In the present case, the circuit judge did state that he relied on the presentence report in departing from the sentencing standards grid under Ark. Code Ann. § 16-90-803 (1987). In regard to the presentence report, the circuit judge made the following remarks:
I see what the grid shows that [sic] the presumptive sentence to be, but because of the details listed in the pre-sentence report, which I have gone over rather carefully, both before the hearing started this morning and since that time, it will be the judgment and sentence of the Court that on Count I, the arson charge, the defendant is ordered to serve a term of five years in the Arkansas Department of Correction. On Count II, the sexual abuse charge, he is sentenced to serve a term of ten years in the Arkansas Department of Correction and those terms will be served consecutively one to the other.
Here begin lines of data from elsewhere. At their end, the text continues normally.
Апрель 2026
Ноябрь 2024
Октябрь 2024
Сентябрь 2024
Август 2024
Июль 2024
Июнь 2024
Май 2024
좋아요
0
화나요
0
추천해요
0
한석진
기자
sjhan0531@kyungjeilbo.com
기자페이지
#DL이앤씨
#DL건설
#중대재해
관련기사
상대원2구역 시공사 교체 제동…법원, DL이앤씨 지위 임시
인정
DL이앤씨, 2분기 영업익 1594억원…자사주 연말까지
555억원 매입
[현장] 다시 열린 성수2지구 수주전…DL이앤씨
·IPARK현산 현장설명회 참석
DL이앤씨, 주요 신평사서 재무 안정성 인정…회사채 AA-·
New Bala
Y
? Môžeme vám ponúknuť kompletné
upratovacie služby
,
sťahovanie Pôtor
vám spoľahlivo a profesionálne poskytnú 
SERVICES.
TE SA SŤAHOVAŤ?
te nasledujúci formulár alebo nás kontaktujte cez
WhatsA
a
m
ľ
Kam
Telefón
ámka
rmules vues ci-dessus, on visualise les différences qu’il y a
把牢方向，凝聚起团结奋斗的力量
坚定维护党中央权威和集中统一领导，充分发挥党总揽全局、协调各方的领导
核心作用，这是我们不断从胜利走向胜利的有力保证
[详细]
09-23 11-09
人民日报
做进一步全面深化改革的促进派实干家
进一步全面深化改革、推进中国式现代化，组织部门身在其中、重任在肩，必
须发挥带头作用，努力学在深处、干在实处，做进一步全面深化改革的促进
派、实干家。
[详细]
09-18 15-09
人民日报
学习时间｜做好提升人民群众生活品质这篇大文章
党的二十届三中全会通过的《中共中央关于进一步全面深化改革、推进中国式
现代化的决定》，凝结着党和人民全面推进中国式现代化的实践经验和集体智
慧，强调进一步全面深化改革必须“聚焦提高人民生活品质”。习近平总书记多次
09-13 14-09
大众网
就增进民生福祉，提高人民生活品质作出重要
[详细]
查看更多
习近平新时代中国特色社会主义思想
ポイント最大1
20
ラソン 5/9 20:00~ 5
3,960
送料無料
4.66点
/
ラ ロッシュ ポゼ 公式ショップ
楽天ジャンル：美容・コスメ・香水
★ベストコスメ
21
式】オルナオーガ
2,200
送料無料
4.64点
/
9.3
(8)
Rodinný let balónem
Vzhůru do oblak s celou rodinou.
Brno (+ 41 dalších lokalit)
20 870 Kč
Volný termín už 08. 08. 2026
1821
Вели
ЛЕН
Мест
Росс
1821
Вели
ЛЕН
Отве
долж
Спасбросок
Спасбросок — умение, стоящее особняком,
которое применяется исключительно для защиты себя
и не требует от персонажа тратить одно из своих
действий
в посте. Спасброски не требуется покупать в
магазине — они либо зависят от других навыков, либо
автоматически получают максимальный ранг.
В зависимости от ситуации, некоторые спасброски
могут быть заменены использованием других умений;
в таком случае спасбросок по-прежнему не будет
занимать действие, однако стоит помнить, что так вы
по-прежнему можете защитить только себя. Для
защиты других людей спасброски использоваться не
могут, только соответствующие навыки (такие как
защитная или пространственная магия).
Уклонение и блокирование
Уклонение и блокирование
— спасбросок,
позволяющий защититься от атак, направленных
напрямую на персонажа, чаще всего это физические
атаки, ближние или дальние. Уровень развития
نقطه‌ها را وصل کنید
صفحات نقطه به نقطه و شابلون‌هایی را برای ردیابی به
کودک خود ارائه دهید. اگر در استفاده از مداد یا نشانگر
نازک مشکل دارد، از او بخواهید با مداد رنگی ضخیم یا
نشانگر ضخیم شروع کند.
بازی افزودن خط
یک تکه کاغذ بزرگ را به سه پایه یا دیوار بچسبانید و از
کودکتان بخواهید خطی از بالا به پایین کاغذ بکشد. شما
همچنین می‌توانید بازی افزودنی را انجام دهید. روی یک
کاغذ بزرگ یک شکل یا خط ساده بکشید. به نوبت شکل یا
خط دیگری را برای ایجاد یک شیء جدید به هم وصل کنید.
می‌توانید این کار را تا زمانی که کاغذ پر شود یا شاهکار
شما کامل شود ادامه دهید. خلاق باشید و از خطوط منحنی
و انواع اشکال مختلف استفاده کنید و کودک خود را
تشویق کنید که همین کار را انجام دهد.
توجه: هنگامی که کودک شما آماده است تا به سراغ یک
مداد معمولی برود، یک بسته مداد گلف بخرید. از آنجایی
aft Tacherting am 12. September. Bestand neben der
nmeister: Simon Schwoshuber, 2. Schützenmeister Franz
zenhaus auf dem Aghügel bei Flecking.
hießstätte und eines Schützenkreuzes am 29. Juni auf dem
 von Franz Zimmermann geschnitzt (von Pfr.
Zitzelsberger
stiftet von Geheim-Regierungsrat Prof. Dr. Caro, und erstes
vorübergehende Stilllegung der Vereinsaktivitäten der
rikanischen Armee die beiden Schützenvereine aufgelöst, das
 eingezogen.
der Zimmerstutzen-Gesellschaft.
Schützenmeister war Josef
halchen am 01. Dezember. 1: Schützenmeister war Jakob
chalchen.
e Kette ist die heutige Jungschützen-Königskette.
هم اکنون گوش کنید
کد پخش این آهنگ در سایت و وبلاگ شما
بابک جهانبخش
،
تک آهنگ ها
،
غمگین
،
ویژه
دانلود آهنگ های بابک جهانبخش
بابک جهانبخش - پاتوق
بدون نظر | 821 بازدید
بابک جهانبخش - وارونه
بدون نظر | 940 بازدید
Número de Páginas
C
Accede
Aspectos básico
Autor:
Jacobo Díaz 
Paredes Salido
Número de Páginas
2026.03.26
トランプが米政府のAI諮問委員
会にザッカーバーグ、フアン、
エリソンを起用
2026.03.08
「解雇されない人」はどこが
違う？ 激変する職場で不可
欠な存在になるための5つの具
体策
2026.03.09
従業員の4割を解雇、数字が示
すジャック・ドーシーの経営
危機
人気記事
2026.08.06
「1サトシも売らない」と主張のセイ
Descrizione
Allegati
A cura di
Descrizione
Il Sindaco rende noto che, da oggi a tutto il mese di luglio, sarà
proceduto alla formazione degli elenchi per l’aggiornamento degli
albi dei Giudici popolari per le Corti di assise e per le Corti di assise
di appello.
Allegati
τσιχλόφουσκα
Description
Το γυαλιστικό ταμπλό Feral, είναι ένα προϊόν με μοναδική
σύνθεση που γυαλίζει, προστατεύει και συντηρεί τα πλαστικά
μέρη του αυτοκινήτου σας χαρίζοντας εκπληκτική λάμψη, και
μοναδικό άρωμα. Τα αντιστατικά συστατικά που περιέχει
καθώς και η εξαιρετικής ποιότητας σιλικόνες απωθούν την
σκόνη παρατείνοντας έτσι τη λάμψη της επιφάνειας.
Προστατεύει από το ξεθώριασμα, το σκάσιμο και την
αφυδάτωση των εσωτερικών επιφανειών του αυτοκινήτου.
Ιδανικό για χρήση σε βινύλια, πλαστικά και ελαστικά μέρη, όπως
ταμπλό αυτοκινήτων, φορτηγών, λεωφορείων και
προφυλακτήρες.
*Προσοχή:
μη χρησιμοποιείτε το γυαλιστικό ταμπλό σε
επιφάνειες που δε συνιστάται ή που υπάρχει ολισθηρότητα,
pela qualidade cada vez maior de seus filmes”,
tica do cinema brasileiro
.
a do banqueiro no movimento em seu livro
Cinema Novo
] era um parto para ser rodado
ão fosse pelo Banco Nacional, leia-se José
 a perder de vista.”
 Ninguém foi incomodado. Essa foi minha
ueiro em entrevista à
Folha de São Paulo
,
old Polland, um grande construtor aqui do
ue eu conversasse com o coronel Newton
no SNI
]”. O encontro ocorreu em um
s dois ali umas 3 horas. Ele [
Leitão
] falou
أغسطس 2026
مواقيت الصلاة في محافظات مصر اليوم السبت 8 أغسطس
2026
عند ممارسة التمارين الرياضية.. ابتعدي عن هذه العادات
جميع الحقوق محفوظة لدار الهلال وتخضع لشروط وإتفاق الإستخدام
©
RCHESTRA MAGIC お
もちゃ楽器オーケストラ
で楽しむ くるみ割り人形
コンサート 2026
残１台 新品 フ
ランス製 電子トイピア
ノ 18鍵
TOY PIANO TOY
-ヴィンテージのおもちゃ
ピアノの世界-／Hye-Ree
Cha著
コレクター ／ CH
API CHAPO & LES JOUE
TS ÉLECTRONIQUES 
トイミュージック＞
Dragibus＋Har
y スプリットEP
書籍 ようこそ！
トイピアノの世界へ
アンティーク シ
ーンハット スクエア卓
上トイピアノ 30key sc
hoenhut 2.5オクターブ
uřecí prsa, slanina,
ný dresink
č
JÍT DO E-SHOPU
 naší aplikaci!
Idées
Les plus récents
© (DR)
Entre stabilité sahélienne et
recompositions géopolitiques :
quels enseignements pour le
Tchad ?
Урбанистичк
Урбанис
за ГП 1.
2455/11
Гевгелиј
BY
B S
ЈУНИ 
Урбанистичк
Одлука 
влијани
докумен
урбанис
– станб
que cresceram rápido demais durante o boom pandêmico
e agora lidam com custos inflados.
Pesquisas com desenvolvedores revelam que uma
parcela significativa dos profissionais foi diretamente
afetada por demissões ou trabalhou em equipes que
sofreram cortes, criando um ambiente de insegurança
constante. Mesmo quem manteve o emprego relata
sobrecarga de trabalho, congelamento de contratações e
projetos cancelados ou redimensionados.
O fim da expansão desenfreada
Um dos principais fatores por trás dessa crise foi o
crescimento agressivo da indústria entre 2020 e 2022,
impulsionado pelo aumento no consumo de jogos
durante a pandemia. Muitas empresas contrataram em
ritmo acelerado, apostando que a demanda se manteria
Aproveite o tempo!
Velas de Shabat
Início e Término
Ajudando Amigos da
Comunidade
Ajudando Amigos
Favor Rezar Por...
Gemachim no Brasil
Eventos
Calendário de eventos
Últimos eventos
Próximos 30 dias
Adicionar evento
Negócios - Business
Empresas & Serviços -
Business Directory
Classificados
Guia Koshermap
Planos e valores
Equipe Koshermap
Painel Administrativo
Here, the trial court announced that it relied on the presentence report, without objection from appellant. Further, appellant has not abstracted the presentence report in the record on appeal. It is a fundamental rule that arguments will not be considered where the supporting testimony or evidence has not been abstracted. Hill v. State, 337 Ark. 219, 988 S.W.2d 487 (1999). Information necessary for a proper understanding of the questions presented to the court must be contained within the abstract. Id. It is the appellant’s burden to produce a record sufficient to demonstrate error, and the record on appeal is confined to that which is abstracted. Martin v. State, 337 Ark. 451, 989 S.W.2d 908 (1999).
Because the presentence report provides the basis for appellant’s contention that his sentence was “at least in part” based upon the additional sexual-abuse allegation against him, we cannot say that the trial court committed error in sentencing appellant.
Affirmed.
The dissent cites Walls v. State, 336 Ark. 490, 986 S.W.2d 397 (1999), as the controlling authority in this case. However, we distinguish the present case from Walls. In Walls, the supreme court reversed and held that the circuit judge abused his discretion “when he allowed testimony about the Stocks murders in as victim-impact evidence and when he held Walls responsible for those murders in fixing his sentence.” Id. at 501, 986 S.W.2d at 403 (emphasis added). In the present case, however, Atchison has failed to abstract the presentencing report, which he contends the trial court considered in determining his sentence. The record on appeal is limited to what is abstracted. K.M. v. State, 335 Ark. 85, 983 S.W.2d 93 (1998).